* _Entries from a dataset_
[Begin]
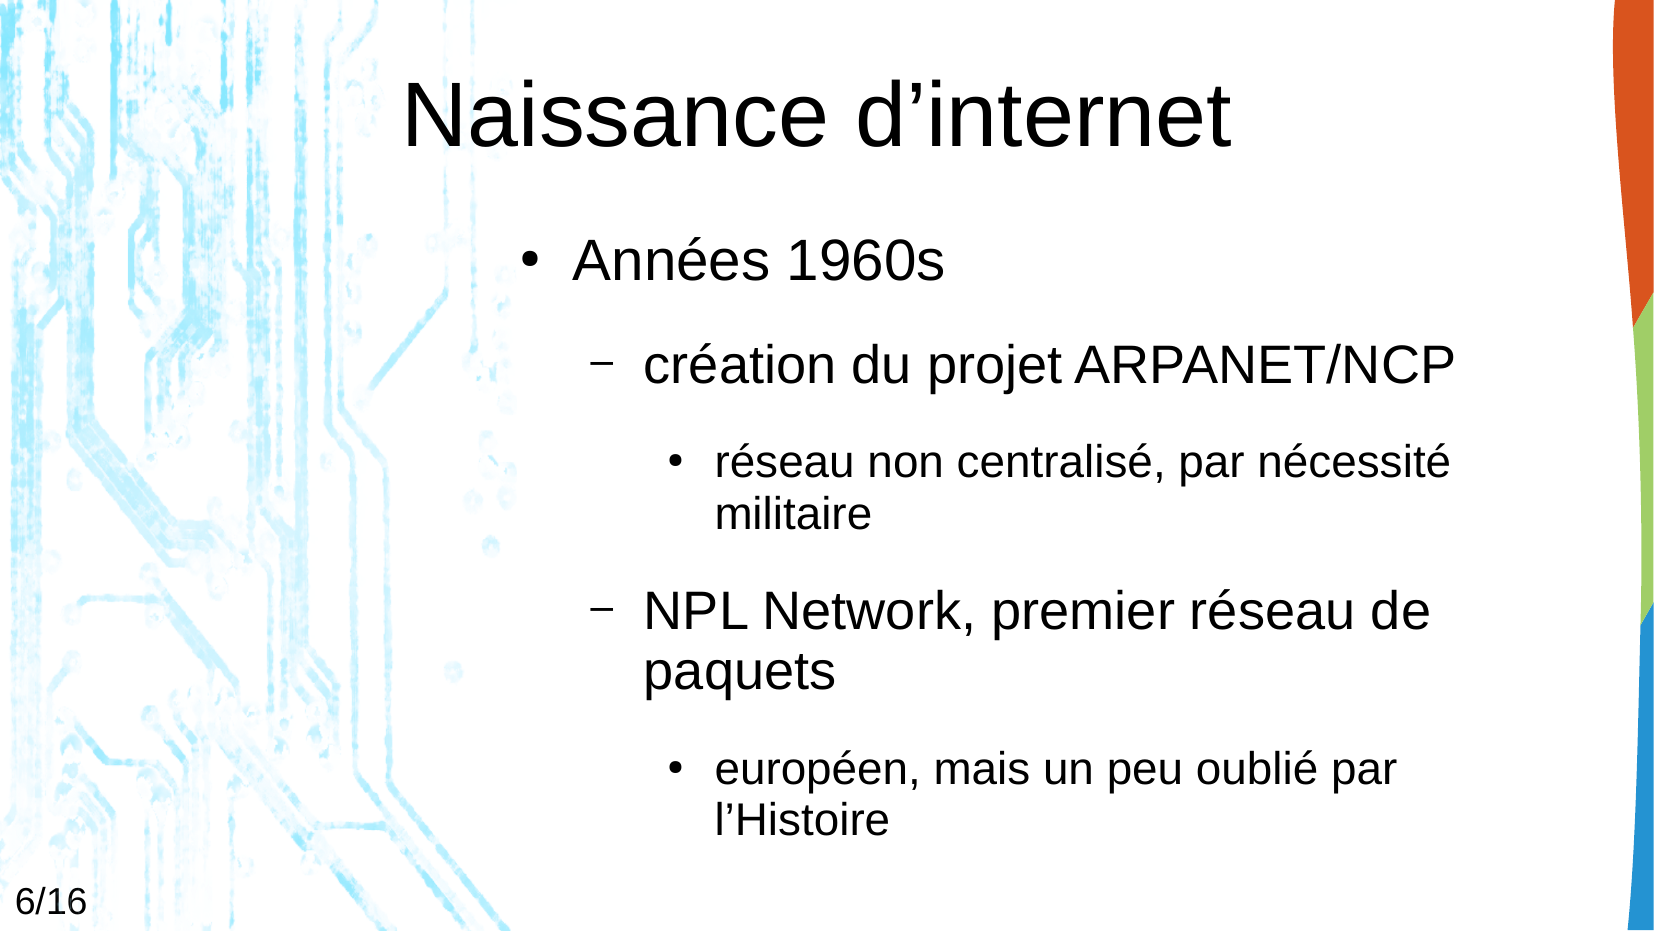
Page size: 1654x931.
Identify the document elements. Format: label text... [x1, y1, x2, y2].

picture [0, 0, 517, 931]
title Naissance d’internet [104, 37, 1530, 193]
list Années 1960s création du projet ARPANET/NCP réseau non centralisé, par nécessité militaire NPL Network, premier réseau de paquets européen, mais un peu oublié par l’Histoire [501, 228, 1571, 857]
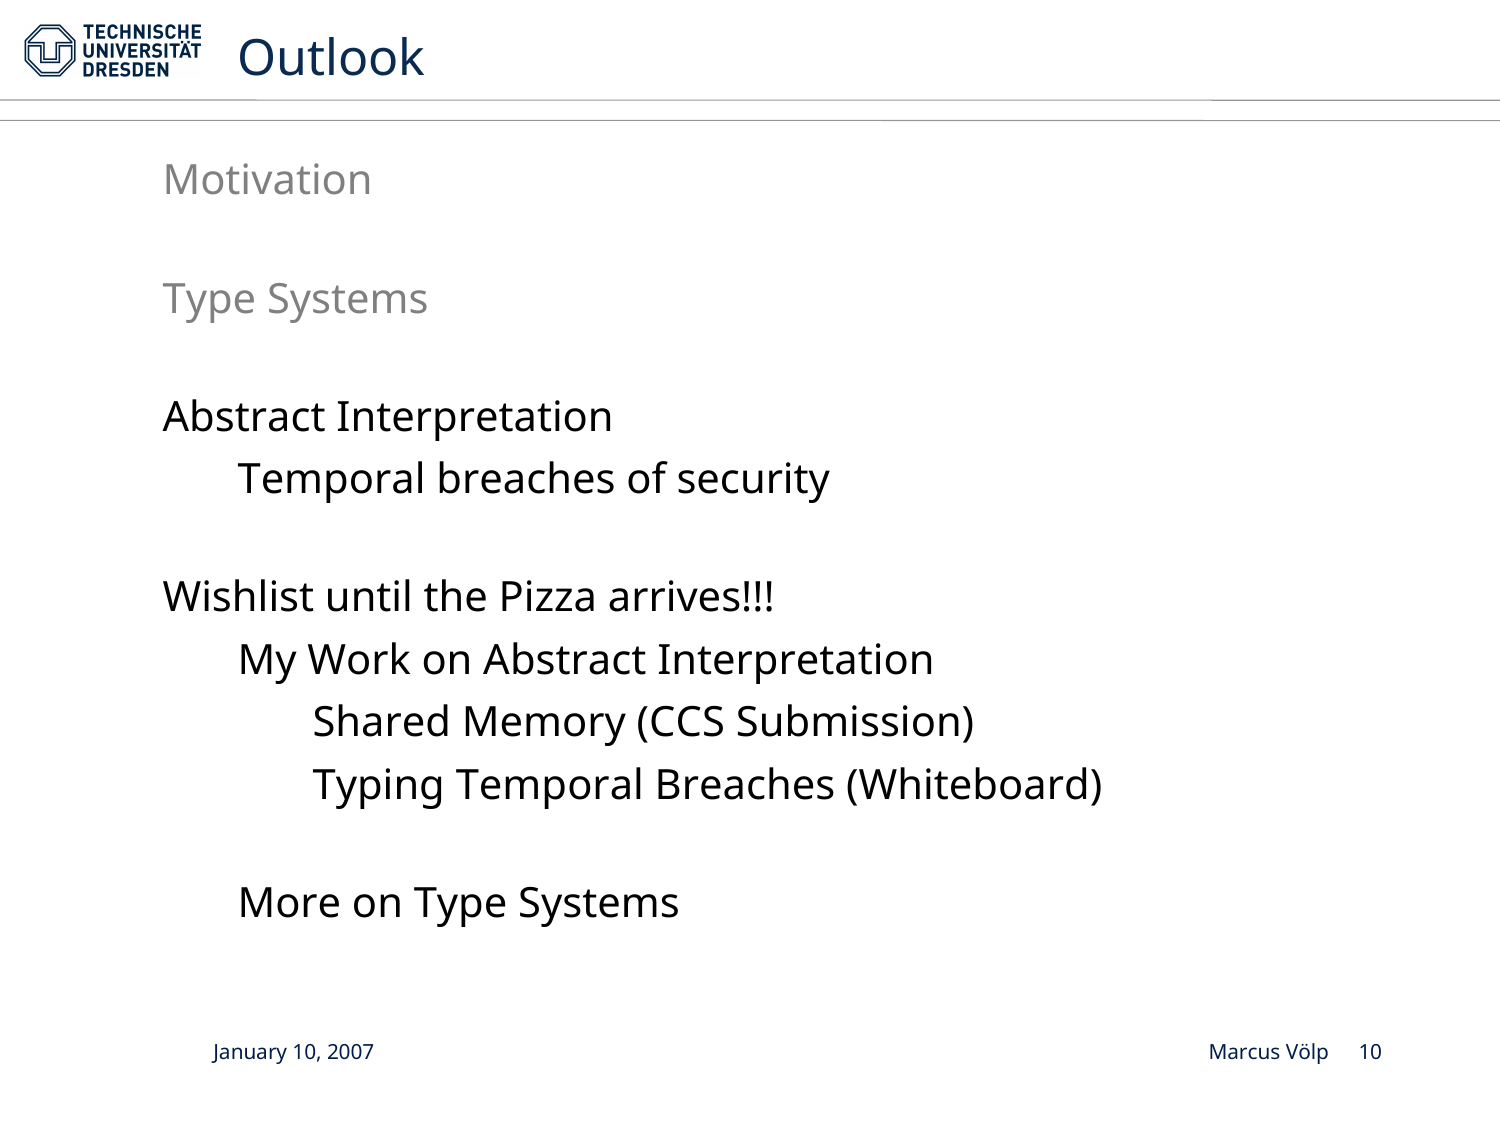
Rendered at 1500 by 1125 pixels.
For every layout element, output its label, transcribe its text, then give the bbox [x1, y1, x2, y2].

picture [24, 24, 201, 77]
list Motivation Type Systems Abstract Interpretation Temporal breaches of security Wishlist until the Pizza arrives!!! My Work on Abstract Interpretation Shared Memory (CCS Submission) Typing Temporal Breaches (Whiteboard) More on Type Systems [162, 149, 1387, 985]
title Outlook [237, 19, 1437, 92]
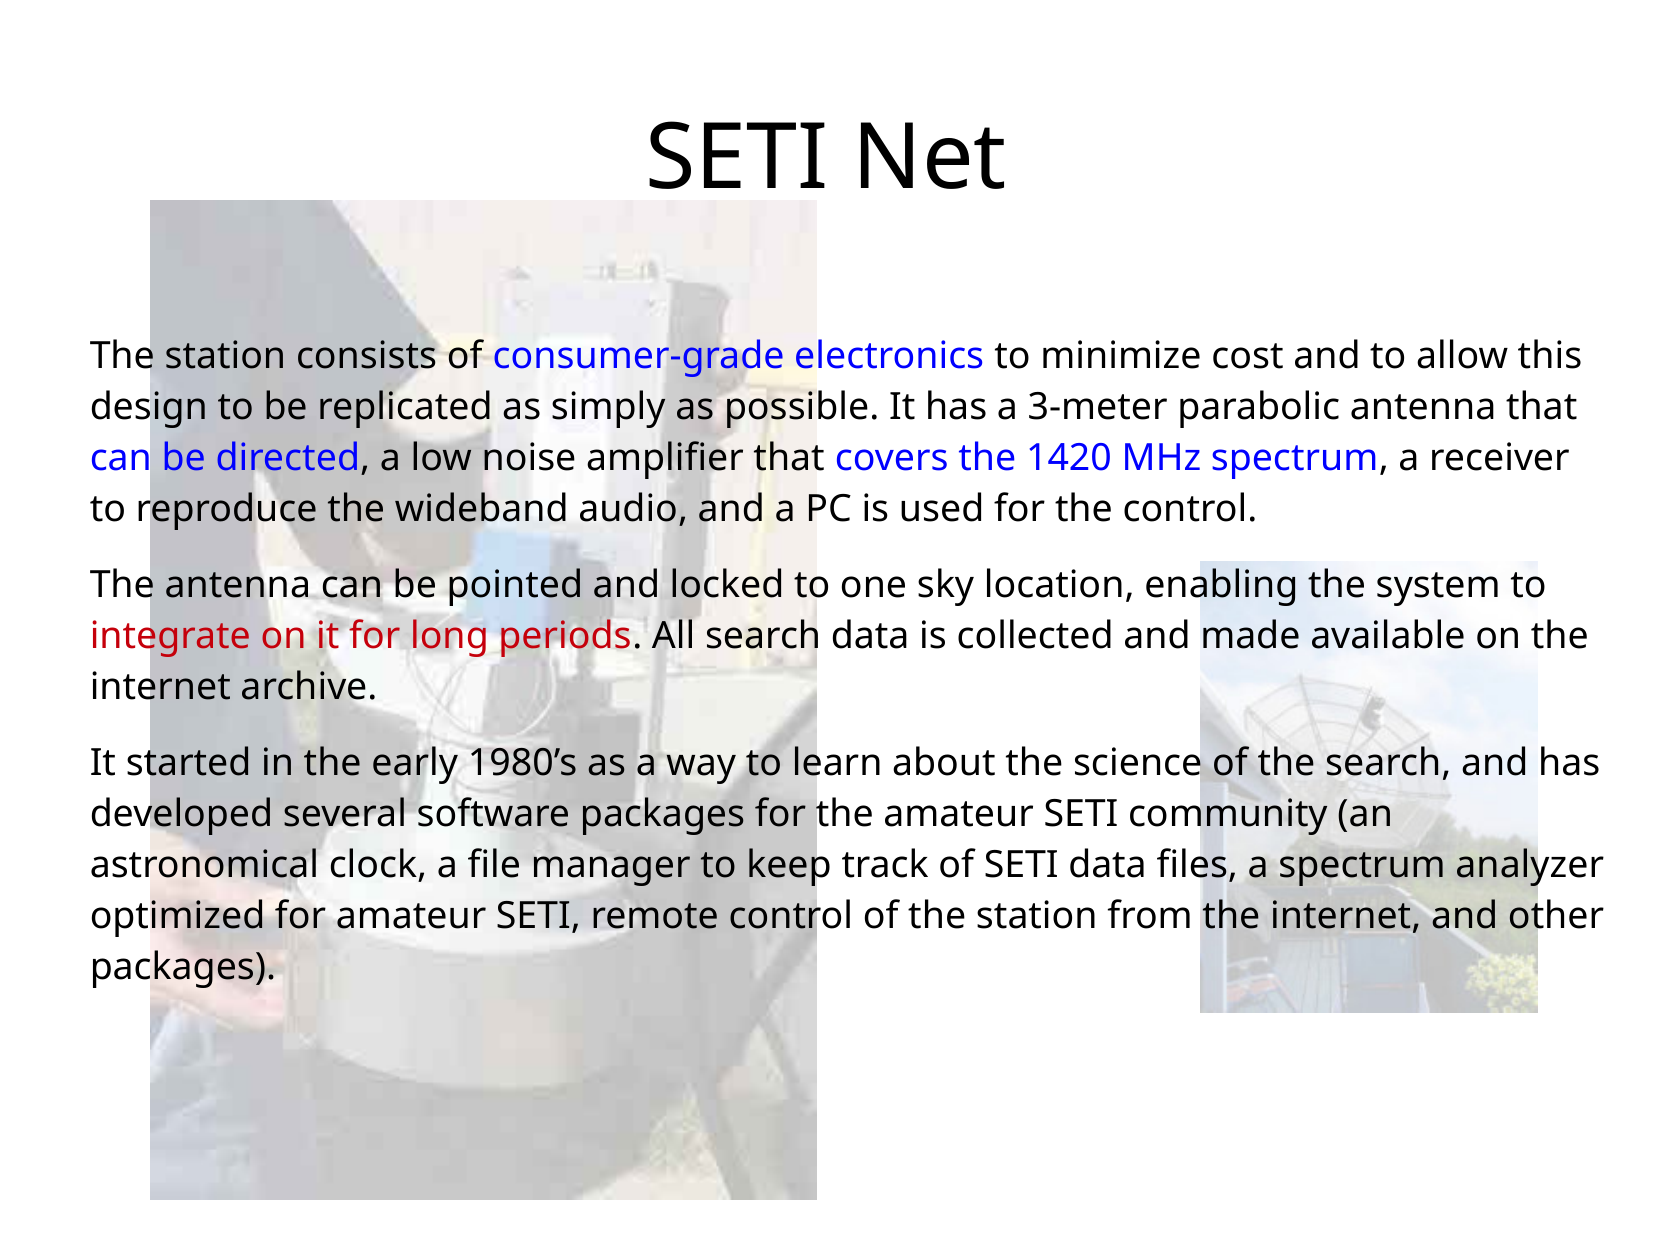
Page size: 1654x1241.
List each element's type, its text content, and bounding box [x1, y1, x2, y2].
[End]
* _TASK STATEMENT_
Write out the lines of the material verbatim, starting at the line that contains "Rendered at 1500 by 1125 pixels." and ending after the line that contains "picture [24, 24, 201, 77]".

* _ANSWER_
Rendered at 1500 by 1125 pixels.
For every layout element, output its label, transcribe its text, then give the bbox [x1, y1, x2, y2].

picture [24, 24, 201, 77]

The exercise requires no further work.